Now that we're satisfied with the number of clusters and their contents, let's create a label for each of them. We'll use a text generation model to achieve this, starting with Vertex AI's `text-bison@001`. Text-bison takes a prompt as a string and returns the response of the model.

In [None]:
generation_model = TextGenerationModel.from_pretrained("text-bison@001")

In [None]:
for i, topic in enumerate(all_topics):
    prompt = f'''Your job is to create labels for n={n_clusters} clusters. \
    Given the topics with their associated weights, output a single, master topic \
    that summarizes all the topics identified in the cluster.\
    Topics: {topic} .'''
    print(f"Cluster: {i+1} Topic: {generation_model.predict(prompt=prompt).text}")

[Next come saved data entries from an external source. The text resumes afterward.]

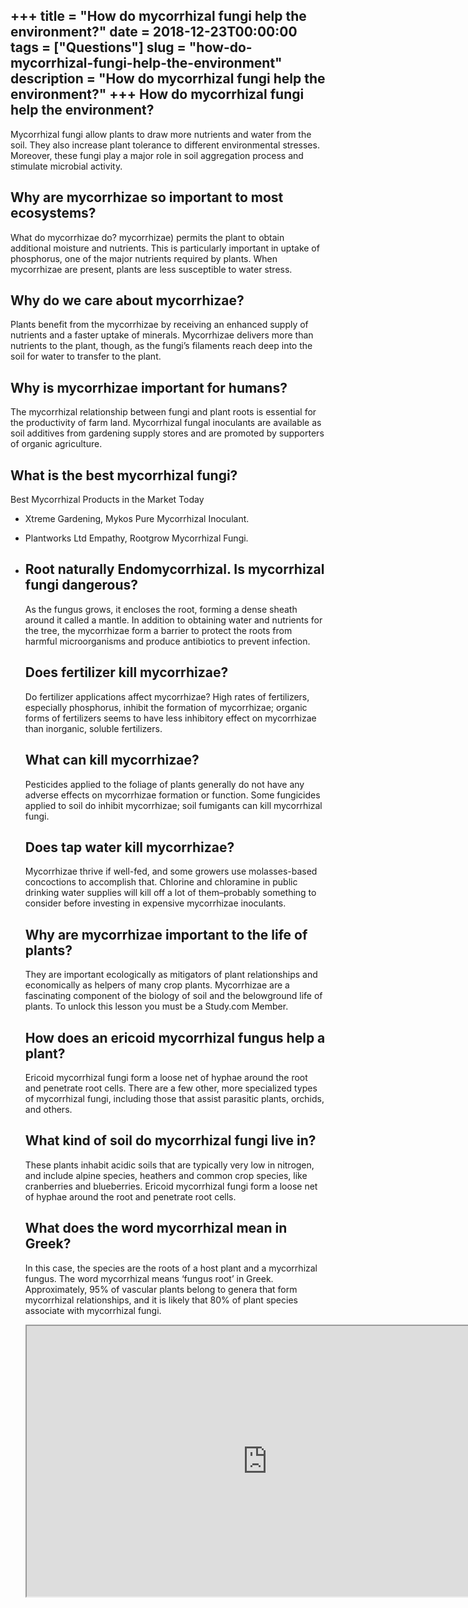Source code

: +++
title = "How do mycorrhizal fungi help the environment?"
date = 2018-12-23T00:00:00
tags = ["Questions"]
slug = "how-do-mycorrhizal-fungi-help-the-environment"
description = "How do mycorrhizal fungi help the environment?"
+++
How do mycorrhizal fungi help the environment?
----------------------------------------------

Mycorrhizal fungi allow plants to draw more nutrients and water from the soil. They also increase plant tolerance to different environmental stresses. Moreover, these fungi play a major role in soil aggregation process and stimulate microbial activity.

Why are mycorrhizae so important to most ecosystems?
----------------------------------------------------

What do mycorrhizae do? mycorrhizae) permits the plant to obtain additional moisture and nutrients. This is particularly important in uptake of phosphorus, one of the major nutrients required by plants. When mycorrhizae are present, plants are less susceptible to water stress.

Why do we care about mycorrhizae?
---------------------------------

Plants benefit from the mycorrhizae by receiving an enhanced supply of nutrients and a faster uptake of minerals. Mycorrhizae delivers more than nutrients to the plant, though, as the fungi’s filaments reach deep into the soil for water to transfer to the plant.

Why is mycorrhizae important for humans?
----------------------------------------

The mycorrhizal relationship between fungi and plant roots is essential for the productivity of farm land. Mycorrhizal fungal inoculants are available as soil additives from gardening supply stores and are promoted by supporters of organic agriculture.

What is the best mycorrhizal fungi?
-----------------------------------

Best Mycorrhizal Products in the Market Today

- Xtreme Gardening, Mykos Pure Mycorrhizal Inoculant.
- Plantworks Ltd Empathy, Rootgrow Mycorrhizal Fungi.
- Root naturally Endomycorrhizal. Is mycorrhizal fungi dangerous?
    -------------------------------
    
    As the fungus grows, it encloses the root, forming a dense sheath around it called a mantle. In addition to obtaining water and nutrients for the tree, the mycorrhizae form a barrier to protect the roots from harmful microorganisms and produce antibiotics to prevent infection.
    
    Does fertilizer kill mycorrhizae?
    ---------------------------------
    
    Do fertilizer applications affect mycorrhizae? High rates of fertilizers, especially phosphorus, inhibit the formation of mycorrhizae; organic forms of fertilizers seems to have less inhibitory effect on mycorrhizae than inorganic, soluble fertilizers.
    
    What can kill mycorrhizae?
    --------------------------
    
    Pesticides applied to the foliage of plants generally do not have any adverse effects on mycorrhizae formation or function. Some fungicides applied to soil do inhibit mycorrhizae; soil fumigants can kill mycorrhizal fungi.
    
    Does tap water kill mycorrhizae?
    --------------------------------
    
    Mycorrhizae thrive if well-fed, and some growers use molasses-based concoctions to accomplish that. Chlorine and chloramine in public drinking water supplies will kill off a lot of them–probably something to consider before investing in expensive mycorrhizae inoculants.
    
    Why are mycorrhizae important to the life of plants?
    ----------------------------------------------------
    
    They are important ecologically as mitigators of plant relationships and economically as helpers of many crop plants. Mycorrhizae are a fascinating component of the biology of soil and the belowground life of plants. To unlock this lesson you must be a Study.com Member.
    
    How does an ericoid mycorrhizal fungus help a plant?
    ----------------------------------------------------
    
    Ericoid mycorrhizal fungi form a loose net of hyphae around the root and penetrate root cells. There are a few other, more specialized types of mycorrhizal fungi, including those that assist parasitic plants, orchids, and others.
    
    What kind of soil do mycorrhizal fungi live in?
    -----------------------------------------------
    
    These plants inhabit acidic soils that are typically very low in nitrogen, and include alpine species, heathers and common crop species, like cranberries and blueberries. Ericoid mycorrhizal fungi form a loose net of hyphae around the root and penetrate root cells.
    
    What does the word mycorrhizal mean in Greek?
    ---------------------------------------------
    
    In this case, the species are the roots of a host plant and a mycorrhizal fungus. The word mycorrhizal means ‘fungus root’ in Greek. Approximately, 95% of vascular plants belong to genera that form mycorrhizal relationships, and it is likely that 80% of plant species associate with mycorrhizal fungi.
    
    <iframe allow="accelerometer; autoplay; clipboard-write; encrypted-media; gyroscope; picture-in-picture" allowfullscreen="" class="__youtube_prefs__  epyt-is-override  no-lazyload" data-no-lazy="1" data-origheight="433" data-origwidth="770" data-skipgform_ajax_framebjll="" height="433" id="_ytid_92162" loading="lazy" src="https://www.youtube.com/embed/iboE8UZBgkM?enablejsapi=1&autoplay=0&cc_load_policy=0&cc_lang_pref=&iv_load_policy=1&loop=0&modestbranding=0&rel=1&fs=1&playsinline=0&autohide=2&theme=dark&color=red&controls=1&" title="YouTube player" width="770"></iframe>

As you can see this result isn't as succinct as we want. Feel free to edit the prompt to try and improve the output.

### switching models:

Since text-bison isn't doing a very good job preforming the task we've instructed it to do, lets try switching models to `gpt-3.5-turbo`. If you haven't worked with the OpenAI API before check out my tutorial [here](https://github.com/campbellslund/OpenAI-API-for-Categorization-and-Labeling/blob/main/OpenAI%20API%20Tutorial/Using%20The%20OpenAI%20API%20for%20Categorization%20and%20Labeling%20Tutorial.ipynb) for step-by-step instructions getting started.

In [None]:
import openai

In [None]:
# retrieving our API key from a secure file
from dotenv import load_dotenv, find_dotenv
_ = load_dotenv(find_dotenv())
openai.api_key  = os.environ['OPENAI_API_KEY']

In [None]:
# returns the model's response to a given message query
def get_completion_from_messages(messages, 
                                 model="gpt-3.5-turbo", 
                                 temperature=0, # degree of randomness
                                 max_tokens=150): #4000 is max for input and response combined
    response = openai.ChatCompletion.create(
        model=model,
        messages=messages,
        temperature=temperature, 
        max_tokens=max_tokens,
    )
    return response.choices[0].message["content"]

In [None]:
delimiter = "####"
system_message = f"""your job is to create labels for clusters. \
    Given the topic modeling data of topics with their associated weights, \
    output a single, master topic that summarizes all the topics identified in each cluster.\
    Clusters will be seperated by {delimiter} characters."""

user_message = f"""{delimiter}"""
for i, topic in enumerate(all_topics):
    user_message += f"""{topic}{delimiter}"""
    
messages =  [  
{'role':'system', 
 'content': system_message},    
{'role':'user', 
 'content': user_message},  
]

In [None]:
response = get_completion_from_messages(messages)

In [None]:
print(response)

Much better! Now we have labels for our clusters. Again, make sure to verify these with the actual content of the clusters - it's good practice to always have a human in the loop auditing the results.